A New York Times opinion-piece gives the meaning of Uncle Tom: “Today, of course, the book has a decidedly different reputation, thanks to the popular image of its titular character, Uncle Tom — whose name has become a byword for a spineless sellout, a black man who betrays his race.”
In Finland the definition would be the same as in the United States. A Tuomo-setä could be any immigrant who betrays other people like him by becoming and adopting the same values that fuel racism.
The Finnish Uncle Tom is a pretty opportunistic person. He or she believes that the only way to escape discrimination is by becoming the culprit.

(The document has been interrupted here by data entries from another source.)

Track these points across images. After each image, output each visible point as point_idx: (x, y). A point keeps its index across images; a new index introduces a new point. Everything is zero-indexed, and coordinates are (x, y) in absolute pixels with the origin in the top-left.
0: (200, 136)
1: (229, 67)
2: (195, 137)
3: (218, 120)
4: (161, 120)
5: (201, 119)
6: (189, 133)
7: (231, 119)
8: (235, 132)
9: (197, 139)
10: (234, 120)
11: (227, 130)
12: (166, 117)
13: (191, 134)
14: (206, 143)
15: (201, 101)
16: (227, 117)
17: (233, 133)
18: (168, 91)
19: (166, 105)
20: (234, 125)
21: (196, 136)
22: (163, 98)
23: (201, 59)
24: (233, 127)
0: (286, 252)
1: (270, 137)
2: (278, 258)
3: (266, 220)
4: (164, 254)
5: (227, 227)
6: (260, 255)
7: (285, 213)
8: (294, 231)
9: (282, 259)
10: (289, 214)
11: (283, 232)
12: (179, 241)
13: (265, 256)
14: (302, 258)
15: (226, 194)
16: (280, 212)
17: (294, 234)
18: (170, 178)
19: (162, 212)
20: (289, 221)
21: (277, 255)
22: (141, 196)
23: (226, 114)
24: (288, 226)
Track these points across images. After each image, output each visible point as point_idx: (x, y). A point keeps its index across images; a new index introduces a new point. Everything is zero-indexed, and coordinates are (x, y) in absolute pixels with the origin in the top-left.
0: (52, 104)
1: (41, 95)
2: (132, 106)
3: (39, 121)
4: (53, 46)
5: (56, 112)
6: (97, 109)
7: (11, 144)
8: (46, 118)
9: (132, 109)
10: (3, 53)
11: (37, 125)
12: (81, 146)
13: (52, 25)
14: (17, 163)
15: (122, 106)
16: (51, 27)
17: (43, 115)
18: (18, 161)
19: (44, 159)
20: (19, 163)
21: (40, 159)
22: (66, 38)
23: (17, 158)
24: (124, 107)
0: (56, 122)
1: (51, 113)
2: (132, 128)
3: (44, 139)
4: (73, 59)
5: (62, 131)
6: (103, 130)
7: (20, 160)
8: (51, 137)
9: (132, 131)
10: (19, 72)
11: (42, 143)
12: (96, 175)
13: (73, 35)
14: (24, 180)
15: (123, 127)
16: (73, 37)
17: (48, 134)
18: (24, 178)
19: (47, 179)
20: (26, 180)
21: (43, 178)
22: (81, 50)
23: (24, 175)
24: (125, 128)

There are a lot of Tuomo-setäs out there who are more racist than some Finns.
What do you think would be a good name for an Uncle Tom that lives in Finland?
Mamu-setä, maybe?
I haven’t read Uncle Tom’s Cabin myself, but as far as I know, the Uncle Tom character wasn’t in any way negative person. As far as I know, he didn’t betray other blacks, but was a non-violent person, who is beaten when he refuses to whip another slave and was later killed because he refused to reveal where two other slaves, whom he had encouraged to escape, had gone. And Frederick Douglass seems to have liked the novel. That is why I find it strange that somebody would call a person Uncle Tom, who is acting in a very different manner than the real character.